Published: 1 September 2010

Abstract

Background

Overexpression of Bmi-1 has been observed in a variety of cancers, and it has been suggested to be an independent prognostic marker for the patients. The objective of this study was to determine the level of Bmi-1 expression or its autoantibodies in human esophageal squamous cell carcinoma (ESCC) and to correlate it with clinicopathologic data.

Methods

We first examined Bmi-1 expression in ESCC cell lines and tumor samples by RT-PCR and Western blot analysis. We then analyzed Bmi-1 protein expression in 171 clinicopathologically characterized ESCC cases by immunohistochemistry.

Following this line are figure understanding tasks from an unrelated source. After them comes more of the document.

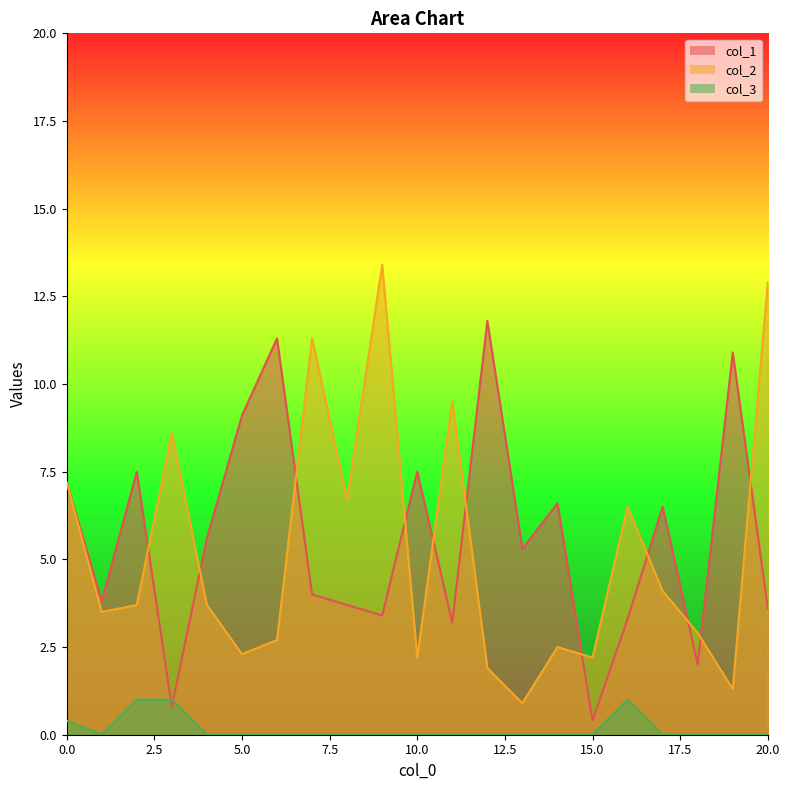

Where do col_1 and col_2 first cross each other?

2 and 3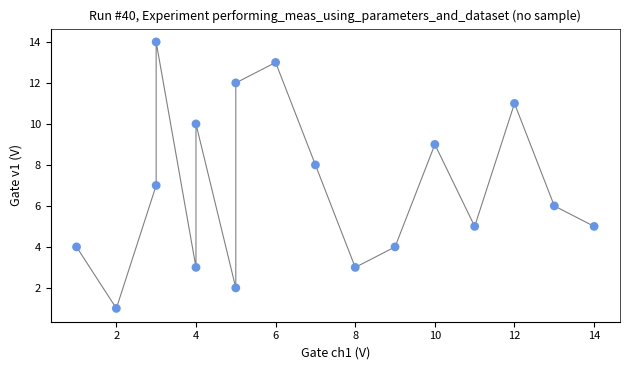

What is the range of Y values (max minus min)?

13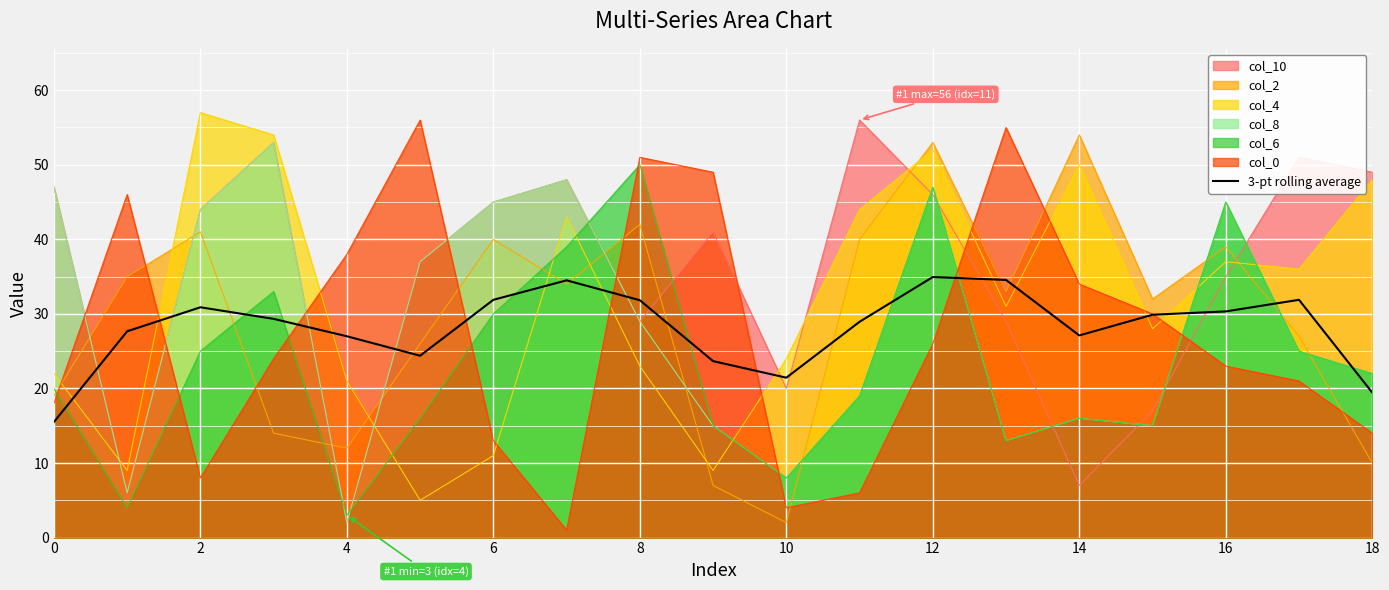

The value of 3-pt rolling average at 0 is 5.0. True or false?

False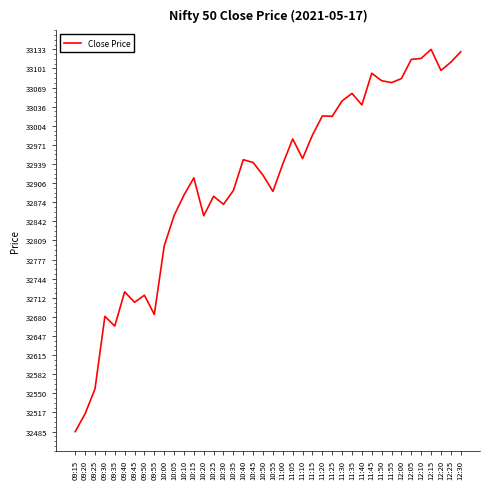

Count the number of values greater than 32941.

20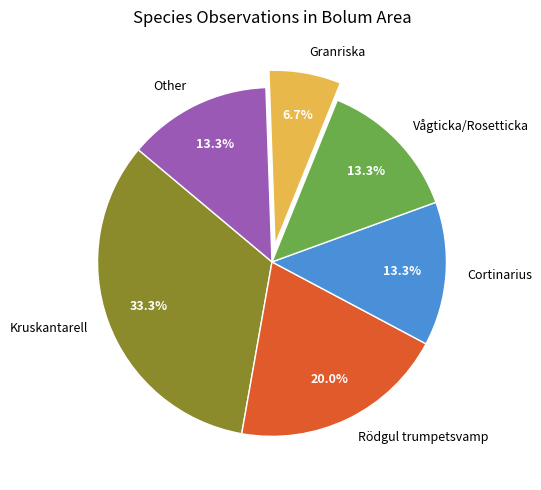

Which category has the biggest portion of the pie?

Kruskantarell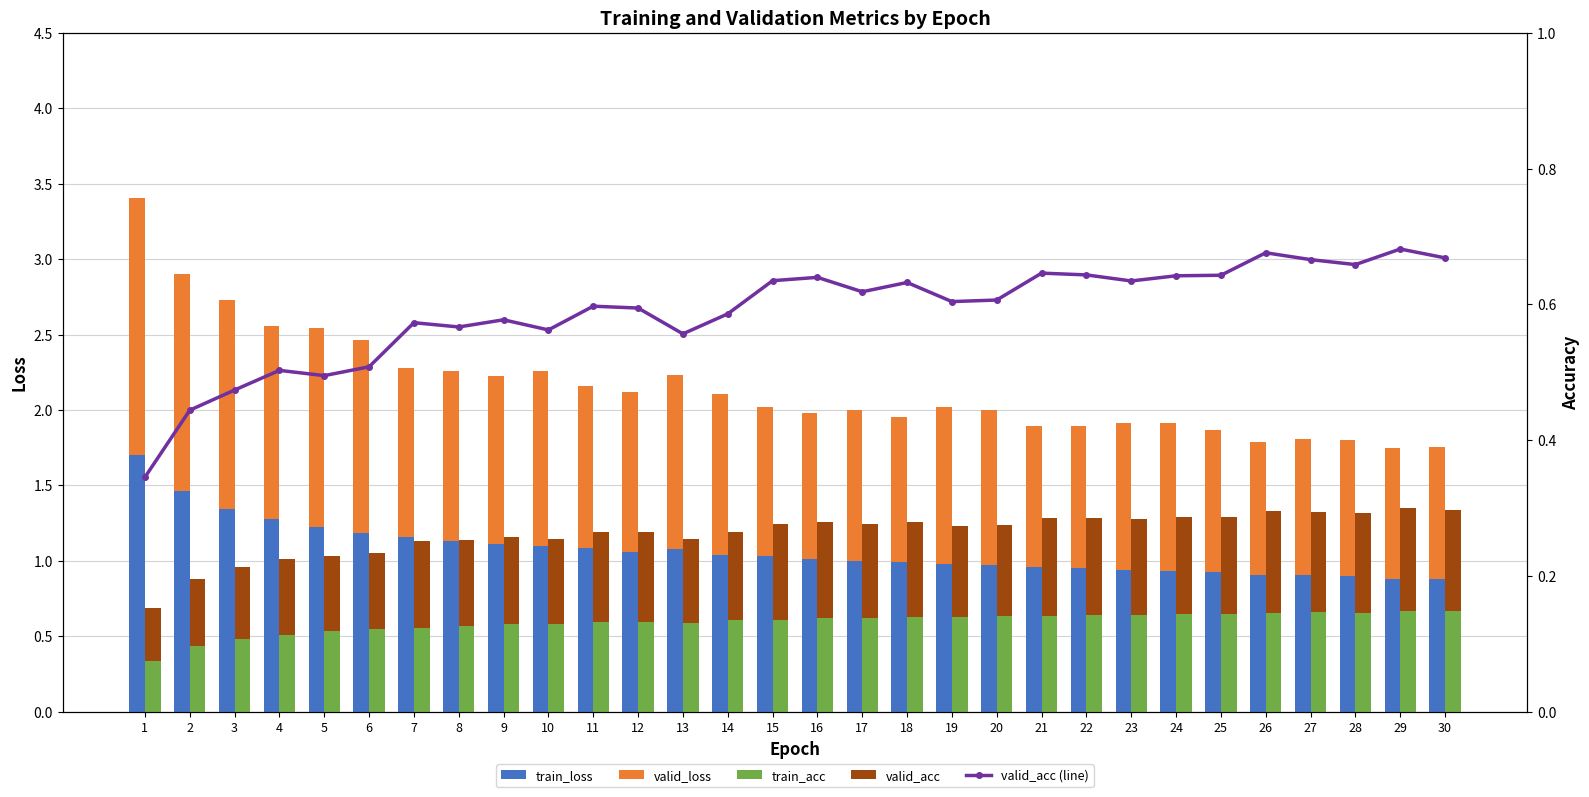

Which has a higher value, 3 or 21?

3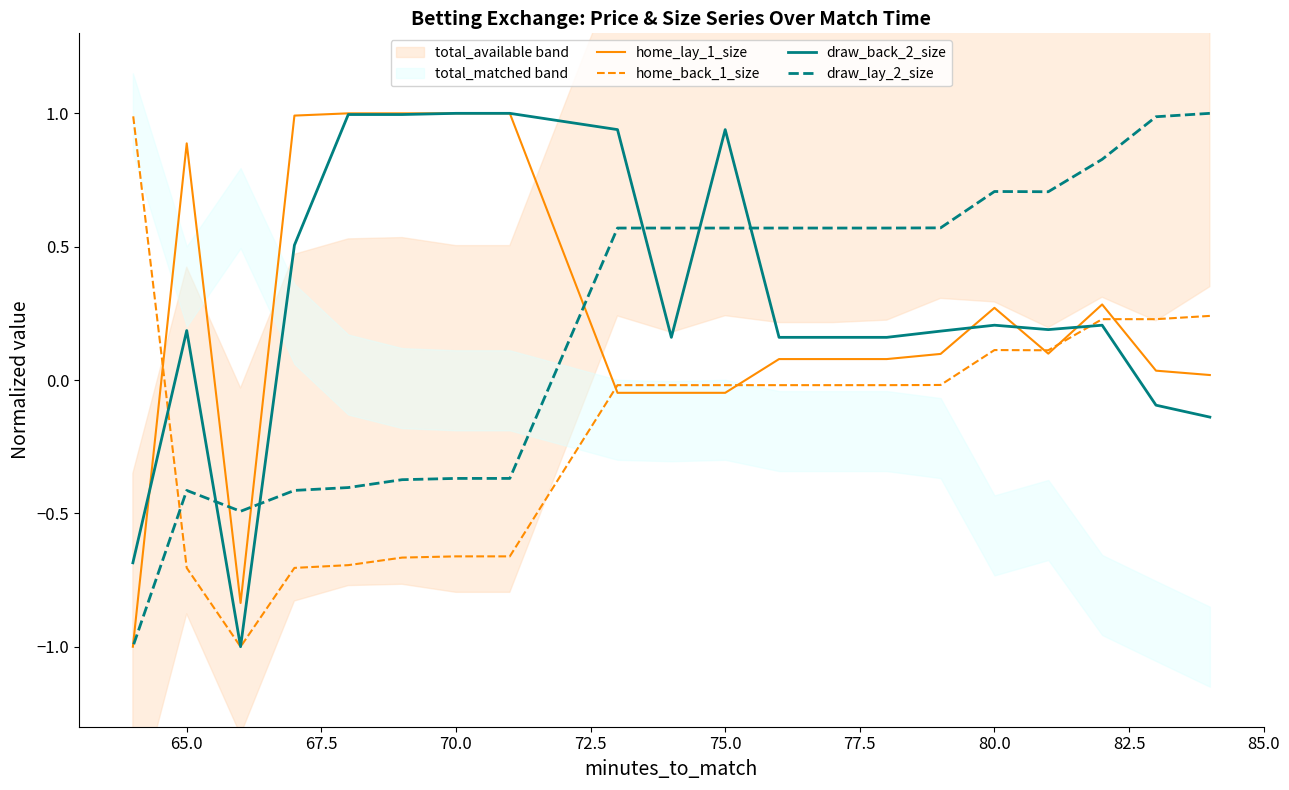

True or false: home_back_1_size has more than 0 points higher than both neighbors.

True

In addition, we detected its autoantibodies in sera of patients with ESCC by ELISA.

Results

We found that Bmi-1 expression was higher in the immortalized cells, cancer cell lines and most cancer tissue than in non-tumorous control tissue at both mRNA and protein level. In addition, Bmi-1 expression was observed in 64.3% (110 of 171) archive ESCC specimen by immunohistochemistry analysis, and the location of Bmi-1 in ESCC was in the nuclei instead of cytoplasm of tumor cells. There was a significant difference of Bmi-1 expression in patients categorized according to stage (P = 0.003) and pN classification (P = 0.047). Multivariate analysis suggested that Bmi-1 expression was an independent prognostic marker for ESCC patients. A prognostic significance of Bmi-1 was also found in the subgroup of T3~T4 and N1 tumor classification. Bmi-1 autoantibodies were detected in sera of 39.0% (62 of 159) ESCC patients. The correlations between anti-Bmi-1 antibodies and tumor stage (P = 0.040), or lymph node status (P < 0.001) were significant.

Conclusions

Our results suggest that Bmi-1 protein is a valuable marker of ESCC progression. The presence of Bmi-1 autoantibodies in sera from patients with ESCC may have clinical utility in esophageal cancer diagnosis.